▶ [Required action A]
Copy the passage on why getting a mortgage now takes more paperwork, word for word.

▶ [Passage to read]

Many buyers are being told by friends and family that the process was a hundred times easier when they bought their home ten to fifteen years ago or more.

There are two very good reasons that the loan process is so much more onerous on today’s home buyer.

  1. New guidelines set by the government now demand that the bank prove beyond any doubt that buyers are capable of affording the mortgage. During the run-up to 2008 in the housing market, many people ‘qualified’ for mortgages that they could never pay back. This led to millions of families losing their home. The government wants to make sure this can’t happen again!

  2. Banks DO NOT want to be in the real estate business. Over the last seven years, banks were forced to take on the responsibility of liquidating millions of foreclosures and also negotiating another million plus short sales. Just like the government, they don’t want more foreclosures. For that reason, they need to double (maybe even triple) check everything on the application.

However, there is some very good news in the situation. The housing crash that mandated that banks be extremely strict on paperwork requirements also allowed you to get a mortgage interest rate probably at or below 4.5%.

Those friends and family who bought homes ten or twenty years ago experienced a simpler mortgage application process but also paid a higher interest rate (the average 30 year fixed rate mortgage was 8.12% in the 1990’s and 6.29% in the 2000’s). If you went to the bank and offered to pay 7% instead of <4.5%, they would probably bend over backwards to make the process much easier.

Bottom Line

Instead of focusing on the additional paperwork required, let’s be thankful that we are able to buy a home at historically low interest rates.

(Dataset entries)
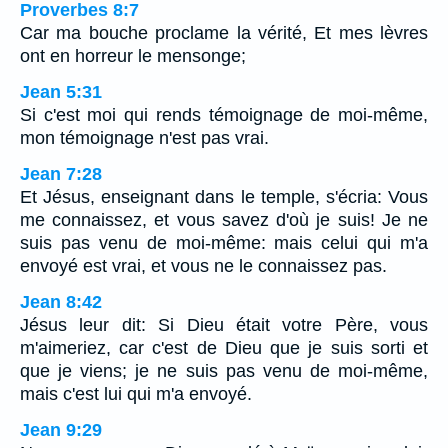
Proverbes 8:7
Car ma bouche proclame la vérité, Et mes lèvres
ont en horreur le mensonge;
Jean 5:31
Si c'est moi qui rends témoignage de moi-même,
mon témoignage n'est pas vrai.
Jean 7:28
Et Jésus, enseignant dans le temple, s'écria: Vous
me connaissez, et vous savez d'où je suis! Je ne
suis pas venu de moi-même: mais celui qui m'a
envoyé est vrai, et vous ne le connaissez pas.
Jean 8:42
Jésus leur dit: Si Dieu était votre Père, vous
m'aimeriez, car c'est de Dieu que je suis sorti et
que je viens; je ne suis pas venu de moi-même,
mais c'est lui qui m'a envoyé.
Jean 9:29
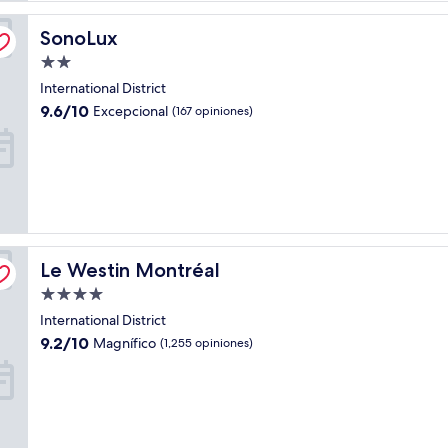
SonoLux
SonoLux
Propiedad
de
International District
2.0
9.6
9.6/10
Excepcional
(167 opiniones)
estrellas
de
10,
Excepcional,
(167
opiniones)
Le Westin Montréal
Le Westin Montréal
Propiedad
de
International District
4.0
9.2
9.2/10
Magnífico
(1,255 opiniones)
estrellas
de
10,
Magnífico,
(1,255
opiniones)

* * *

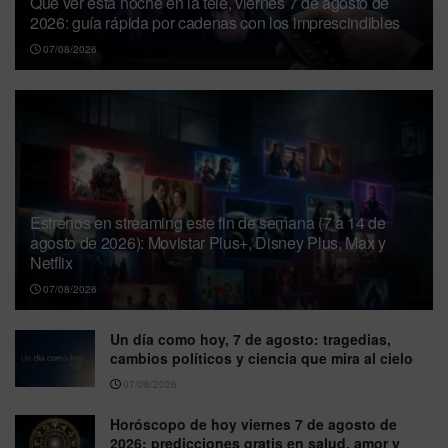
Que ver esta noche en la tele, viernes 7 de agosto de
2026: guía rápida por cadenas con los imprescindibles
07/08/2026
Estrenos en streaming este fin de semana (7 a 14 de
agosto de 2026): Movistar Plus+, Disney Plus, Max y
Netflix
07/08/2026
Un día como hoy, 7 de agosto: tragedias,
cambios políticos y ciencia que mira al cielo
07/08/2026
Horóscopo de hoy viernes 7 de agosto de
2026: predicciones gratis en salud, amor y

▶ [Required action B]
In the entries, rewrite the lines from the one containing "Que ver esta" up to and including the one containing "2026: predicciones gratis en salud, amor y", changing "viernes" to "sábado" and keeping everything else the same. Give only those lines.

▶ [Result A]
Many buyers are being told by friends and family that the process was a hundred times easier when they bought their home ten to fifteen years ago or more.

There are two very good reasons that the loan process is so much more onerous on today’s home buyer.

  1. New guidelines set by the government now demand that the bank prove beyond any doubt that buyers are capable of affording the mortgage. During the run-up to 2008 in the housing market, many people ‘qualified’ for mortgages that they could never pay back. This led to millions of families losing their home. The government wants to make sure this can’t happen again!

  2. Banks DO NOT want to be in the real estate business. Over the last seven years, banks were forced to take on the responsibility of liquidating millions of foreclosures and also negotiating another million plus short sales. Just like the government, they don’t want more foreclosures. For that reason, they need to double (maybe even triple) check everything on the application.

However, there is some very good news in the situation. The housing crash that mandated that banks be extremely strict on paperwork requirements also allowed you to get a mortgage interest rate probably at or below 4.5%.

Those friends and family who bought homes ten or twenty years ago experienced a simpler mortgage application process but also paid a higher interest rate (the average 30 year fixed rate mortgage was 8.12% in the 1990’s and 6.29% in the 2000’s). If you went to the bank and offered to pay 7% instead of <4.5%, they would probably bend over backwards to make the process much easier.

Bottom Line

Instead of focusing on the additional paperwork required, let’s be thankful that we are able to buy a home at historically low interest rates.

▶ [Result B]
Que ver esta noche en la tele, sábado 7 de agosto de
2026: guía rápida por cadenas con los imprescindibles
07/08/2026
Estrenos en streaming este fin de semana (7 a 14 de
agosto de 2026): Movistar Plus+, Disney Plus, Max y
Netflix
07/08/2026
Un día como hoy, 7 de agosto: tragedias,
cambios políticos y ciencia que mira al cielo
07/08/2026
Horóscopo de hoy sábado 7 de agosto de
2026: predicciones gratis en salud, amor y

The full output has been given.